Flagstone Disadvantages

 

Large flagstone can be heavy making them difficult to move and place. A well laid design will take time especially if you’re planning a flagstone surface set in sand or over concrete. Stepping stone layouts require less precision. It’s more costly than loose stone. Pores can collect water and become slick when frozen. Slate is slick when wet.

 

       Flagstone durability and maintenance

 

Most varieties will stand up to hard use, continued traffic and wheeled garden equipment. Sandstone wears with use. Stepping stones may require periodic weeding resetting and leveling. Sand laid stone may need occasional resetting. Mortared walks need little maintenance. Some porous rock like sandstone may absorb water and crack in freezing temperatures.

 

 

 

 

Tools needed to install stepping stones

 

·         Stakes, mason’s line, 4 foot level

·         Wheelbarrow

·         Round and square nose shovels or spades.

·         Garden rake

·         Tamper

·         Saw, for cutting drain pipe

·         Scissors, for cutting landscape fabric.

·         Tape measure

·         Hammer

·         Garden hose.

 

                How to install flagstone

 

Stepping stones do not require a gravel base unless bedded in a loose stone path or set in soil subject to extreme frost. In climates with severe winters prepare a gravel and sand base. Lay the flagstones and backfill soil between them. You can set stepping stones directly on the soil but adding 1 to 2 inches of sand under each one will help them drain and minimize setting.

 

1. Layout. Outline the flagstone path with two lengths of hose. Stepping stones look good when arranged informally but keep your contours from looking sloppy with 2-4 spacers. Mark the lines with a light flour dusting along the hoses. Paint will take longer to wear off.

 

2. Spacing. Even though no two stones are alike space them regularly to make walking easier. Placing them 6 inches apart will slow down the pace and let the walker admire your planting beds. On a function walk use 10 inches spacing to speed traffic. For a utility path that you’ll wheel garden equipment over, leave 1 to 2 inches between stepping stones Set the stepping stones out and walk on them to make sure the spacing feels comfortable.

 

3. Chalk around the stepping stones. When you’re sure of your layout, outline each stepping stone with powdered chalk the kind used for chalk lines. Cut the tip and squeeze the bottle to expel the chalk.

 

4. Prepare the recess. Set each flagstone aside and dig along the chalked line. Remove the sod and excavate so the stone will sit low enough to run the lawn mower over when set in 1 to 2 inches of sand. Tamp the soil with the end of a 2+4.

 

5. Add the sand base. Using a round nosed shovel, add 1 to 2 inches of sand to the recess. The sand conforms to irregularities on the bottom of the stone so it will sit level at the correct height. Set all the flagstones roughly in the first pass, then go back and level them.

 

6. Leveling the flagstone. Using a level wide enough to span the largest stone, level each one, keeping the flagstones low enough for lawn mowing. Check each flagstone for level in several directions.

 

Pull the stone out and add or remove sand with a trowel as necessary to make fine adjustments. Lay a piece of 2+4 on each stone and tap it lightly with a small sledge. The 2+4 prevents you from cracking a stone.

 

        Stepping stones layout tips.

 

Here are ideas for your stepping stone design.

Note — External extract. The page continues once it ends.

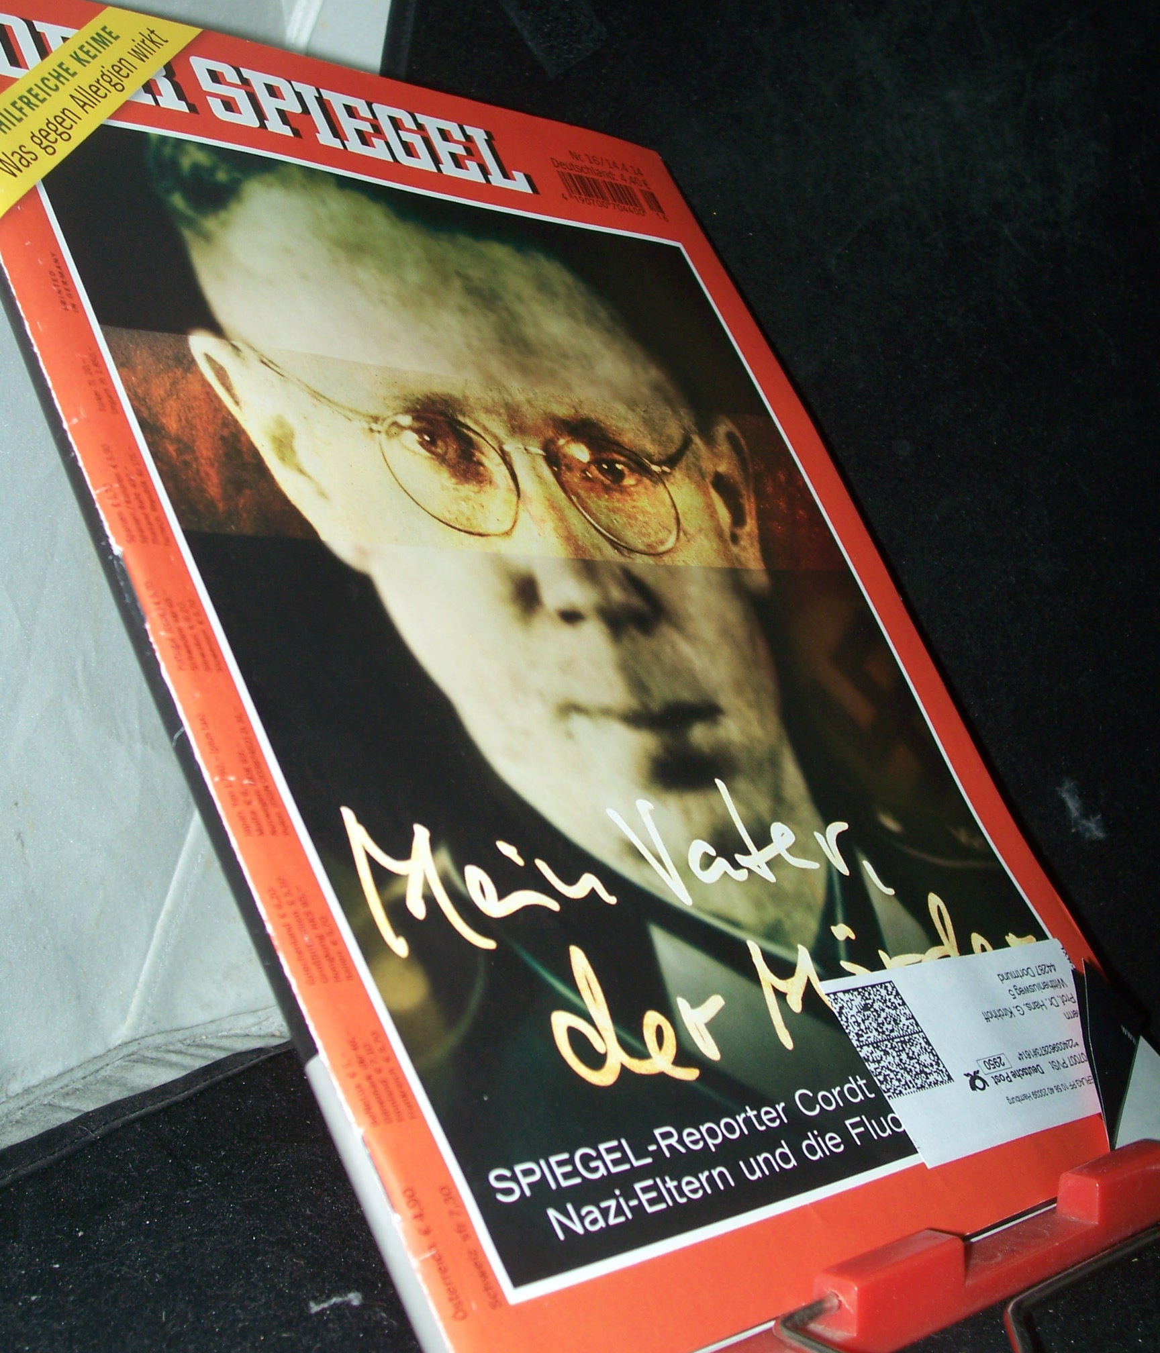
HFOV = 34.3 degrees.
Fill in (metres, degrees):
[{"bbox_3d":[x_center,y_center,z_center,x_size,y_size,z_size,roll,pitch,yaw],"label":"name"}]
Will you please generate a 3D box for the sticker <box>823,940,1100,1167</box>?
[{"bbox_3d":[0.079,0.069,0.355,0.085,0.037,0.002,2,-39,-48],"label":"sticker"}]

        1.     Stepping stones are usually a one person path, so you can keep the scale small.

        2.      To start and stop the path or signal changes of direction use stones about 1 1/2 times larger than average. Lay these junction stepping stones first.

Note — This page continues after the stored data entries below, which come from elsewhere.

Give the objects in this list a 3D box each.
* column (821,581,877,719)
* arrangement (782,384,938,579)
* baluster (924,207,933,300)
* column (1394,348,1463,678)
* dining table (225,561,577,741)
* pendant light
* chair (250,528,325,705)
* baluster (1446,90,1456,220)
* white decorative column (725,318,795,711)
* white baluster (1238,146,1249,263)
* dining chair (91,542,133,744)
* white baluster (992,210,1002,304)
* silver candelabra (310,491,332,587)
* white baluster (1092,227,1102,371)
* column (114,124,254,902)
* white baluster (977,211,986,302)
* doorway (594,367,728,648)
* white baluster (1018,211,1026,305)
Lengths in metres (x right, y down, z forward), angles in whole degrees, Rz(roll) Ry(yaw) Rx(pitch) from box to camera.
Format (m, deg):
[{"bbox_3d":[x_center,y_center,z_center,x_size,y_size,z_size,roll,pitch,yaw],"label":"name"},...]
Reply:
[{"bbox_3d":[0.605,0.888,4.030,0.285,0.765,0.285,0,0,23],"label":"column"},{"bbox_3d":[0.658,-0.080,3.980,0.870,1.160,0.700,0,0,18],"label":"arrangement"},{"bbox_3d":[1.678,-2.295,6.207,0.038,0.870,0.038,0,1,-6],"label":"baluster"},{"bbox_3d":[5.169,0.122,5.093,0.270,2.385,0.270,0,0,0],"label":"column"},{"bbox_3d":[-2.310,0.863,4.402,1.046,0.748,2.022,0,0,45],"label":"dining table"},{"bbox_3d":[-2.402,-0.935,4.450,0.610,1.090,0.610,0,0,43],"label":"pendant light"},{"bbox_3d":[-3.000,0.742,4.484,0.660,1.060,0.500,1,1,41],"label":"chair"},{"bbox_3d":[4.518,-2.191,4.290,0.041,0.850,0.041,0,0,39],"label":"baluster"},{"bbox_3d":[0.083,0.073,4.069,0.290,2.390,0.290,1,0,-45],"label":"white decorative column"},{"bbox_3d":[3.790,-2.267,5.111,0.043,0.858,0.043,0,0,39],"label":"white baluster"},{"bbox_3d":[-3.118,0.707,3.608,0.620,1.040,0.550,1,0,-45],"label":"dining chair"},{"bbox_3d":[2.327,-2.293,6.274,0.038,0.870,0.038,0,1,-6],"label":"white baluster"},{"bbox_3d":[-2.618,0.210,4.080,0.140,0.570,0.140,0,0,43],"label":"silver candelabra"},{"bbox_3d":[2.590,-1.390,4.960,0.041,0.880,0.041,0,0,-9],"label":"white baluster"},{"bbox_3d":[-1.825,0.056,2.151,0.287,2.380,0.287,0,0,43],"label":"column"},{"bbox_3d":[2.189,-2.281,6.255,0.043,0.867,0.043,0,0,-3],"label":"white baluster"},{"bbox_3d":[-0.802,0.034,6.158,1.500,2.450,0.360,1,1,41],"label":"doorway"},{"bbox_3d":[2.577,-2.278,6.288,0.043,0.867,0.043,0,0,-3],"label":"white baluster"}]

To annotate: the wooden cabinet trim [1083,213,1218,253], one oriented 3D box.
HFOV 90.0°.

        3.      Try to pattern the stones so their contours relate to each other.

        4.     Lay long stepping stones across the path not parallel with its direction.

        5.     Stepping stones with recesses will collect water, which can freeze, become dangerous and split the stepping stone. Select stepping stones with flat surfaces.

        6.     Stepping stones equal in thickness will make installation much easier. Stepping stones should be at least 1 1/2 inches thick. Thin stepping stones break easily under very little weight.